### Text under study
§
Connecticut Superior Court Judge
- Incumbent
- Assumed office April 1, 2013
- Appointed by: Dannel P. Malloy

Connecticut State Senate
- In office 2000–2012
- Preceded by: M. Adela Eads
- Succeeded by: Clark Chapin

Member of the Connecticut House of Representatives from the 64th district
- In office 1994–2000
- Preceded by: Mary Ann O'Sullivan
- Succeeded by: Roberta Willis

Personal details
- Born: Andrew W. Roraback March 29, 1960 (age 66) Torrington, Connecticut, U.S.
- Party: Republican
- Education: University of Virginia Law School Yale University Hotchkiss School
- Profession: Attorney

= Andrew Roraback =

American politician (born 1960)

Andrew W. Roraback (born March 29, 1960) is an American politician from Connecticut. He has served in both the Connecticut House of Representatives and the Connecticut State Senate, representing the Republican Party. As a legislator, he was a social moderate and a fiscal conservative. He never missed a roll call vote during his eighteen years in the General Assembly, earning the nickname "the Cal Ripken of the Senate." He became a judge of the Connecticut Superior Court in 2013.

==Early life==
Roraback was born in Torrington, Connecticut. His father, Charlie Roraback, is an attorney with Roraback and Roraback, a law firm that was founded by his great-grandfather in 1883. His great-grandfather, Willard Andrew Roraback, was an attorney and a member of the Connecticut House of Representatives. His cousin was attorney Catherine Roraback.
§
### Records shown

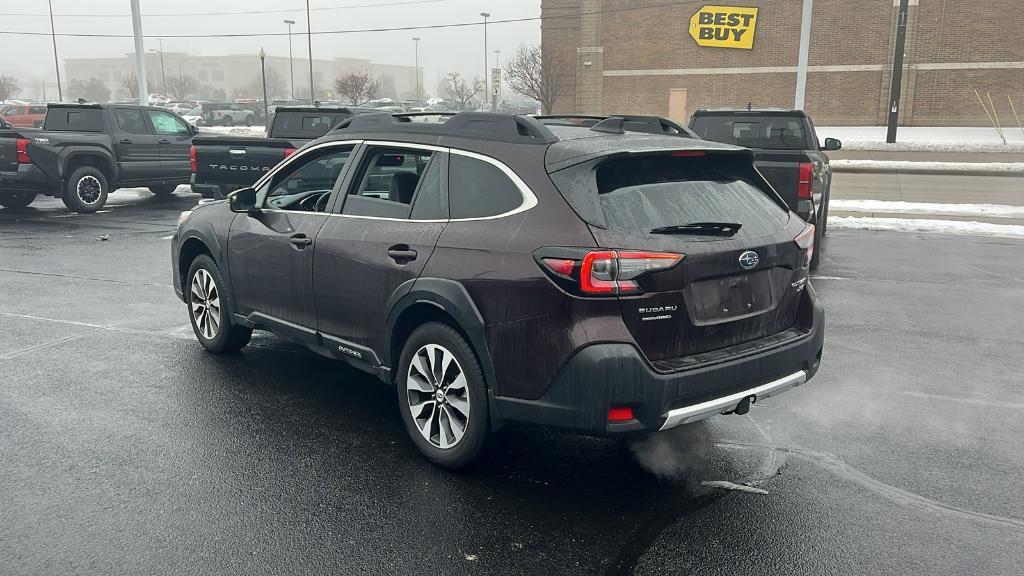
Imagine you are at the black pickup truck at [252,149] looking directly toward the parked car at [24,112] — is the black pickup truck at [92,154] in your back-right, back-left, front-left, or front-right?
front-left

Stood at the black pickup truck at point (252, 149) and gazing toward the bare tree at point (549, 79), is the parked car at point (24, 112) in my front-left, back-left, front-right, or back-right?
front-left

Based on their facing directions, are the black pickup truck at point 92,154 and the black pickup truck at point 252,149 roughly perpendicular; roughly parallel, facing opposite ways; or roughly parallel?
roughly parallel

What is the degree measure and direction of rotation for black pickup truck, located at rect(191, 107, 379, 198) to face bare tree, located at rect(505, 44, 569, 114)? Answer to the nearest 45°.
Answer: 0° — it already faces it

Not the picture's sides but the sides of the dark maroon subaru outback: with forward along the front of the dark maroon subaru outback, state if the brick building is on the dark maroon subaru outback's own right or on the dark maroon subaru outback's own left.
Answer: on the dark maroon subaru outback's own right

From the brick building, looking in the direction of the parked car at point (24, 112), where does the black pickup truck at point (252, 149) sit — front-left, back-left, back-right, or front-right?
front-left

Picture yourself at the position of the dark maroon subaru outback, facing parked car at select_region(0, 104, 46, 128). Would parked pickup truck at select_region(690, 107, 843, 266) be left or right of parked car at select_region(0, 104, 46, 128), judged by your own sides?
right

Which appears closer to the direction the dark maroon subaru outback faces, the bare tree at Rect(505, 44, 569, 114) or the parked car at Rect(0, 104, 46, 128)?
the parked car

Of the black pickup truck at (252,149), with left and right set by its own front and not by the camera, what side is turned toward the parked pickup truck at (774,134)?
right

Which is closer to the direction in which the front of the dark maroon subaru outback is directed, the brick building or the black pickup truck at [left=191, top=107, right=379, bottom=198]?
the black pickup truck

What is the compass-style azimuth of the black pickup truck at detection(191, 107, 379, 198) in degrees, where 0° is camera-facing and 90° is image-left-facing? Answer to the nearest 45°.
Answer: approximately 225°

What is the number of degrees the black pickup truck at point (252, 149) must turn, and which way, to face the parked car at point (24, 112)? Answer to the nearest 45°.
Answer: approximately 45° to its left

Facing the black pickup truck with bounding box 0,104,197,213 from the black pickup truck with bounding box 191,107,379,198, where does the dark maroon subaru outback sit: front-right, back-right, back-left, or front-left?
back-left

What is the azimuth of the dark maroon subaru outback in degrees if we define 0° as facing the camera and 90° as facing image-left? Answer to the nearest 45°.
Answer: approximately 135°
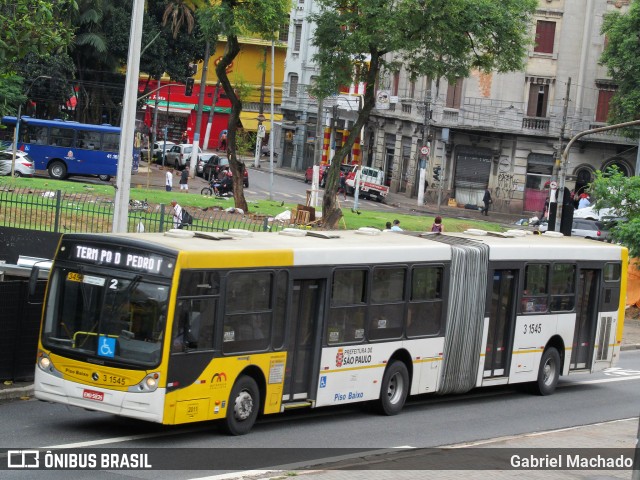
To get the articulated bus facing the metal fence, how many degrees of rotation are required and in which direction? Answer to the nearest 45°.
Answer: approximately 90° to its right

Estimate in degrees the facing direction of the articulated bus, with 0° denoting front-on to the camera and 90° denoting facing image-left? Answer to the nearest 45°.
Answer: approximately 45°

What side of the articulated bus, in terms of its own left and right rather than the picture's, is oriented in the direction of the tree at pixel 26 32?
right

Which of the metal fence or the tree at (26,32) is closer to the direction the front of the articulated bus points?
the metal fence
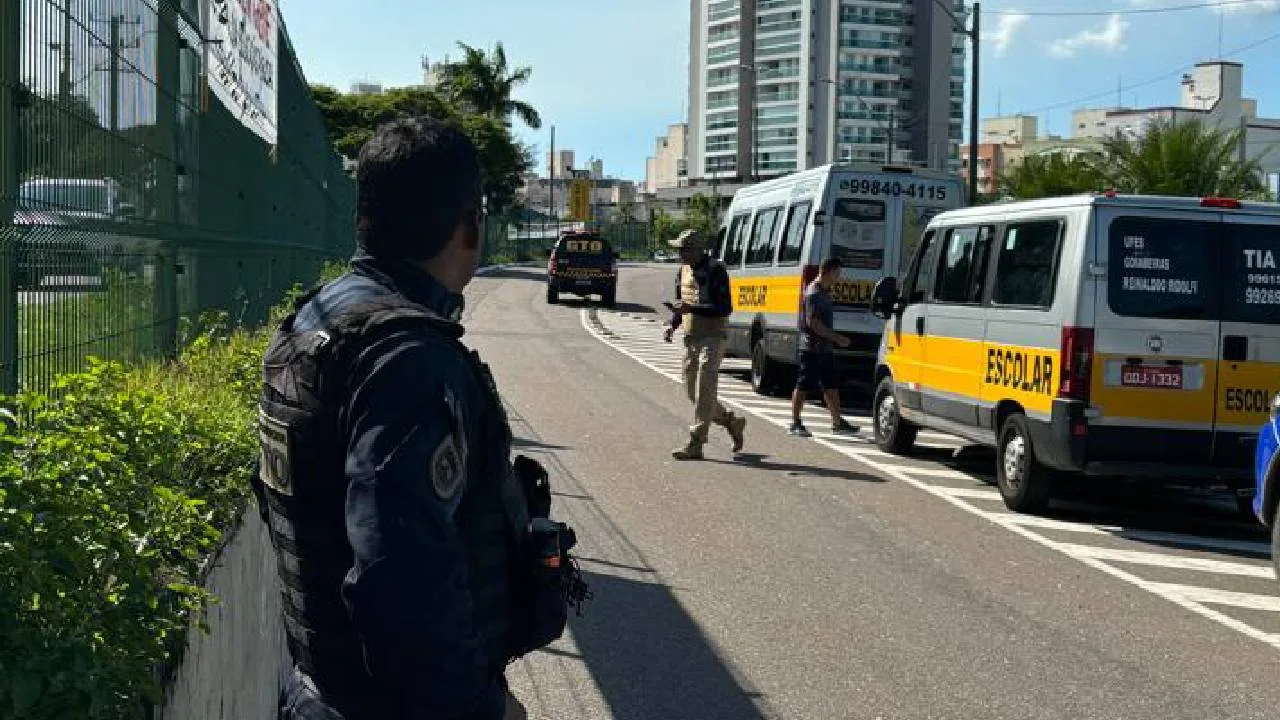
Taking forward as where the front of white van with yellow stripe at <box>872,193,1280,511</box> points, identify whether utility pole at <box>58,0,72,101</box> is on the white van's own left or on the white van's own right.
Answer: on the white van's own left

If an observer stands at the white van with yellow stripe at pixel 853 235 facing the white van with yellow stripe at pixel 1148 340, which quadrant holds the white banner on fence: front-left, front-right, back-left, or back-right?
front-right

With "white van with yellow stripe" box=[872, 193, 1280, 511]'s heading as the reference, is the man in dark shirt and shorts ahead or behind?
ahead

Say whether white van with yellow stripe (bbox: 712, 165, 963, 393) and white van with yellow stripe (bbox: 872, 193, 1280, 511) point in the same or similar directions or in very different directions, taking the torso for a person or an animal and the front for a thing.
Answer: same or similar directions

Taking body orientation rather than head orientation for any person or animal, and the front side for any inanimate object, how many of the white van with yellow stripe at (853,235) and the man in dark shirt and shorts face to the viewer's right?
1

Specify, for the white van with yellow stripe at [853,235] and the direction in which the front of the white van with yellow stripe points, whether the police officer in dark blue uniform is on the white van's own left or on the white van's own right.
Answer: on the white van's own left

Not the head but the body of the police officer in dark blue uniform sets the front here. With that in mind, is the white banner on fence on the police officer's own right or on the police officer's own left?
on the police officer's own left

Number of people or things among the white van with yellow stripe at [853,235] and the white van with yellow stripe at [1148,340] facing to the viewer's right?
0

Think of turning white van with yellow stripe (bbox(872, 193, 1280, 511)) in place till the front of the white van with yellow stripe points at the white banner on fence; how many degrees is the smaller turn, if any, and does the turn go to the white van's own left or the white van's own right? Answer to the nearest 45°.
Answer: approximately 45° to the white van's own left

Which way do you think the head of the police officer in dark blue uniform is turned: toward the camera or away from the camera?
away from the camera

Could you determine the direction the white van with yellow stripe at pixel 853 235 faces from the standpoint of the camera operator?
facing away from the viewer and to the left of the viewer

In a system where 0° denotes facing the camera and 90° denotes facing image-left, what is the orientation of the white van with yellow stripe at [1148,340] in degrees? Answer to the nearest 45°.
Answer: approximately 135°

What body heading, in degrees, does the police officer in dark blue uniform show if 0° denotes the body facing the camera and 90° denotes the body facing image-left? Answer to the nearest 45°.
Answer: approximately 225°

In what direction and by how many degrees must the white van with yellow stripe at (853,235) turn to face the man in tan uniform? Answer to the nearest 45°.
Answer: approximately 135° to its left

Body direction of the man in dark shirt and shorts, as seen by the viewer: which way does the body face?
to the viewer's right

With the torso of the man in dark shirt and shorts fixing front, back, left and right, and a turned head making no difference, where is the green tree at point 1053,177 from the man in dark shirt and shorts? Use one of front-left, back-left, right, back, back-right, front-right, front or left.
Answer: left
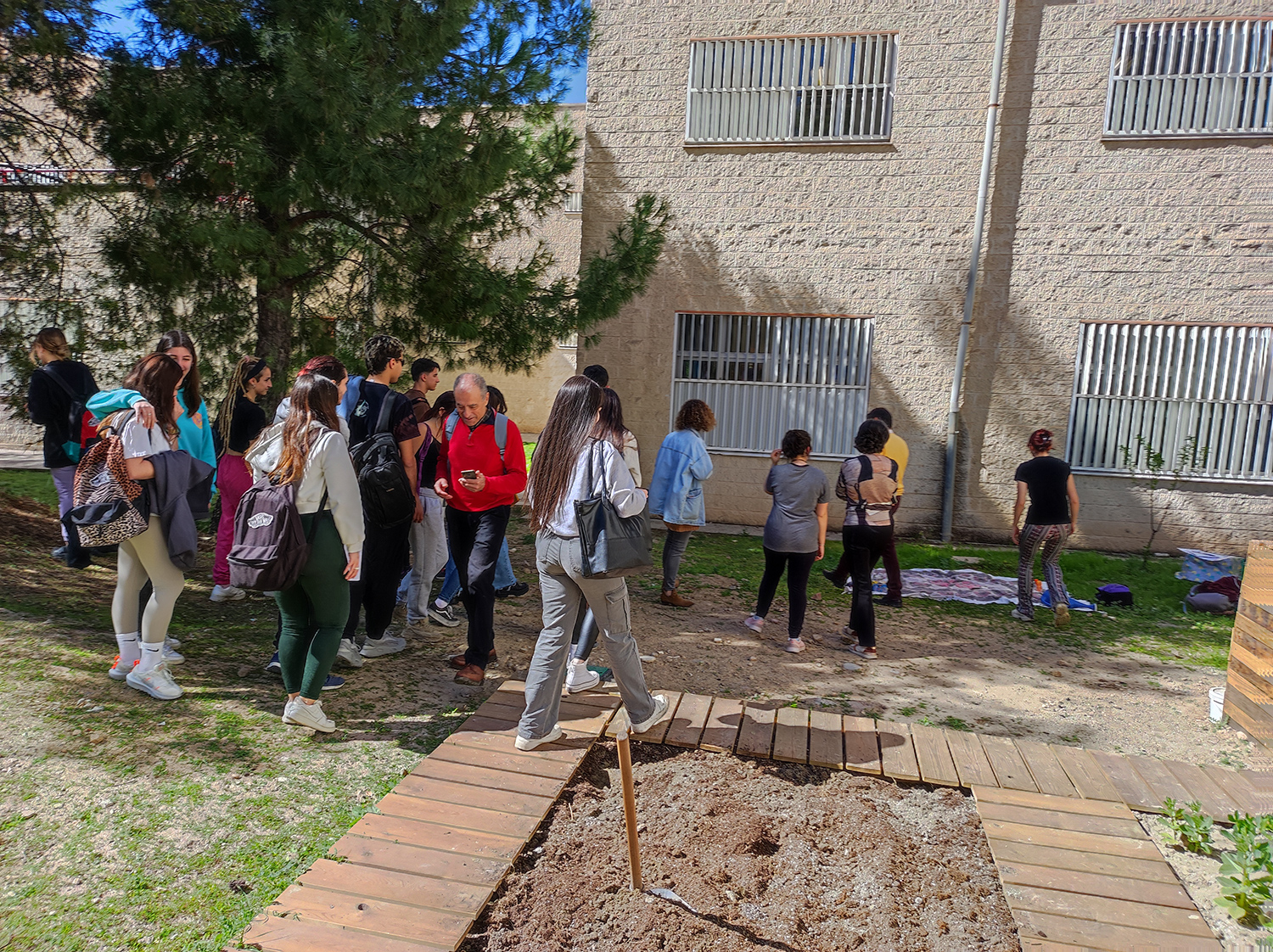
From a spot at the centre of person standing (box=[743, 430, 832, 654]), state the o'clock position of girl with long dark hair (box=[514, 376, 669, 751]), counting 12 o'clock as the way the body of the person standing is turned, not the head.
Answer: The girl with long dark hair is roughly at 7 o'clock from the person standing.

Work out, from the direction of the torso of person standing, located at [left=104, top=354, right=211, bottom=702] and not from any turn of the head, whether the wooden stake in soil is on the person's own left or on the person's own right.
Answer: on the person's own right

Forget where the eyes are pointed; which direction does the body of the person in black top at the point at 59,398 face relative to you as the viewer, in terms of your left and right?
facing away from the viewer and to the left of the viewer

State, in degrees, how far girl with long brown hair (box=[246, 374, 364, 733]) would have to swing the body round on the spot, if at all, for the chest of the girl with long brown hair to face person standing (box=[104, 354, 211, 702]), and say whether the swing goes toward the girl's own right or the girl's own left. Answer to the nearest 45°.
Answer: approximately 90° to the girl's own left

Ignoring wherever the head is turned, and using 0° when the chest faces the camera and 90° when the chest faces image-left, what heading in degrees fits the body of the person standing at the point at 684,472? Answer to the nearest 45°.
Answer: approximately 225°

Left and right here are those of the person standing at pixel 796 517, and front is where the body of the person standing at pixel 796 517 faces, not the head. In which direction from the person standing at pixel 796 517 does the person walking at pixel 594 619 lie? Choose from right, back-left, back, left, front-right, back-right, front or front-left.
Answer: back-left

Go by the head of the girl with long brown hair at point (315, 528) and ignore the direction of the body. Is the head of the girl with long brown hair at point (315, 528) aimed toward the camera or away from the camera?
away from the camera

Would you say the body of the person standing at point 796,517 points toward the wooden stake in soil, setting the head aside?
no

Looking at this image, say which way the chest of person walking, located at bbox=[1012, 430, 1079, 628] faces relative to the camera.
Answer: away from the camera

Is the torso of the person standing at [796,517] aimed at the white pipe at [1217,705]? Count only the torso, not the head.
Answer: no

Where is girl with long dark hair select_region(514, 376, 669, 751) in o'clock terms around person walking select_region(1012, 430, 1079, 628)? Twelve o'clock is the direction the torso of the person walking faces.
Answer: The girl with long dark hair is roughly at 7 o'clock from the person walking.

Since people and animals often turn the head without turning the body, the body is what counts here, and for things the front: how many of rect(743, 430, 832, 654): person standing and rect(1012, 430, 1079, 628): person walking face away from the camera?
2

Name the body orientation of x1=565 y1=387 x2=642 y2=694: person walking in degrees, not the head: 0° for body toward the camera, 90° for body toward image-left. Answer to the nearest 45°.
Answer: approximately 225°
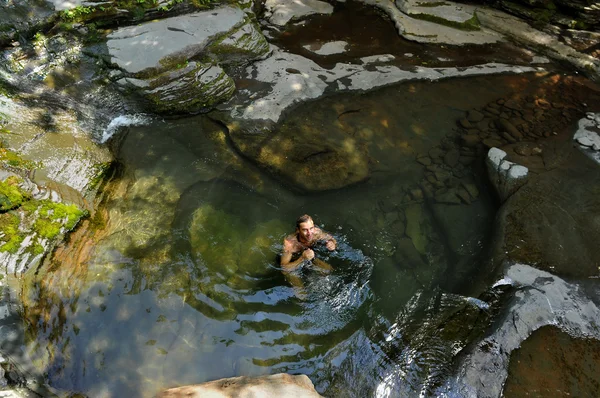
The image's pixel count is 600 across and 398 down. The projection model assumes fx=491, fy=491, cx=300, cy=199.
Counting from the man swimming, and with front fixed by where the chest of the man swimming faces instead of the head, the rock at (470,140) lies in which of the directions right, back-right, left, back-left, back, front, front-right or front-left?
left

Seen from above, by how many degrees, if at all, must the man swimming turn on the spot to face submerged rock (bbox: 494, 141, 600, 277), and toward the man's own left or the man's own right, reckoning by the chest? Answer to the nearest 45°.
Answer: approximately 45° to the man's own left

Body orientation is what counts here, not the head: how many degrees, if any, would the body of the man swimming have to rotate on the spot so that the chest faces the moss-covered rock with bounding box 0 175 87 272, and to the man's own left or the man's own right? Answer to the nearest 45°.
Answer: approximately 135° to the man's own right

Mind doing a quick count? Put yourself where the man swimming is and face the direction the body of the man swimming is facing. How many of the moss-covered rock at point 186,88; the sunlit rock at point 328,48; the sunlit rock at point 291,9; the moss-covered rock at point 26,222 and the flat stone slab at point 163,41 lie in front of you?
0

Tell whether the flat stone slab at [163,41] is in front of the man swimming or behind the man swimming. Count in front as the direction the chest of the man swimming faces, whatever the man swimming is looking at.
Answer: behind

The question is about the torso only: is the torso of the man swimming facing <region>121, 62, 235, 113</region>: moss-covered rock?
no

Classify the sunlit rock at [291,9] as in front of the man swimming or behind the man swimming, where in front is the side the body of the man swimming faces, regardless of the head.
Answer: behind

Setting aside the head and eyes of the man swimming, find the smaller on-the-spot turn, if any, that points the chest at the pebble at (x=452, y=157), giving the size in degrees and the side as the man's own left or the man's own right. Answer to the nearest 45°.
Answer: approximately 90° to the man's own left

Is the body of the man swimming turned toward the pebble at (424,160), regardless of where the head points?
no

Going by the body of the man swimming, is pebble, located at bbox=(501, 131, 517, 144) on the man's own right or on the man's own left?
on the man's own left

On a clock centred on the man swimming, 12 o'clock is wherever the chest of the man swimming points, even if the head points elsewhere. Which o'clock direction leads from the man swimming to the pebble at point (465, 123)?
The pebble is roughly at 9 o'clock from the man swimming.

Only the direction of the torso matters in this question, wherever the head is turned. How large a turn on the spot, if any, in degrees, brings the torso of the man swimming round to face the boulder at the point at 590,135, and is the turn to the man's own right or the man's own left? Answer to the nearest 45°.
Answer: approximately 90° to the man's own left

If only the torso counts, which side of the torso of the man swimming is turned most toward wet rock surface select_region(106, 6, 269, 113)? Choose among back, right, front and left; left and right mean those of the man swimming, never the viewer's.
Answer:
§
Pick up the Andrew Roraback biography after its last sentence and continue it.

Roraback attended public schools in Torrington and in Litchfield. For high school, he attended the Hotchkiss School, graduating in 1978. He graduated with a B.A. cum laude from Yale University in 1983, where he was a member of the fraternity St. Anthony Hall. In 1987, he earned a J.D. from the University of Virginia Law School.

== Career ==
After law school, Roraback joined the law firm of Wiggin and Dana in New Haven, Connecticut. In 1988, he returned to Torrington to work with his father, his brother Chip, and his sister Margaret as a partner in the family law firm of Roraback and Roraback. This firm specializes in estates, real estate, and trusts.

In 1994, he also became the town attorney for Harwinton, Connecticut. Roraback had to resign from the family law practice when he was appointed to the Connecticut Superior Court in 2013.

In January 2013, Governor Dannel P. Malloy appointed Roraback to an eight-year term as a Connecticut Superior Court Judge. He was confirmed by the General Assembly on March 6 and was sworn into office on April 1, 2013. He starting salary as a judge was $146,780 a year.

Roraback currently serves in the Civil Division of the Waterbury Judicial District. He says, "As a judge, I often now see how legislation I had a hand in crafting plays out in real life. In addition, much of my current work centers on trying to find common ground among parties as they struggle to resolve their disputes. While I do preside over a good number of trials, I find my most satisfying work to be leading parties in conflict to mediated settlements, and my work as a legislator has given me many skills that are helpful in this process."

== Politics ==

===Connecticut House of Representatives===
Roraback served in the Connecticut House of Representatives from 1994 to 2000. In 1994, 1996, and 1998, Roraback was elected to represent the 64th Assembly District.

===Connecticut Senate===
Roraback served in the Connecticut State Senate from 2000 to 2012 for the 30th Senate District. The 30th district included the communities of Brookfield, Canaan, Cornwall, Goshen, Kent, Litchfield, Morris, New Milford, North Canaan, Salisbury, Sharon, Torrington, Warren, Washington, and Winchester.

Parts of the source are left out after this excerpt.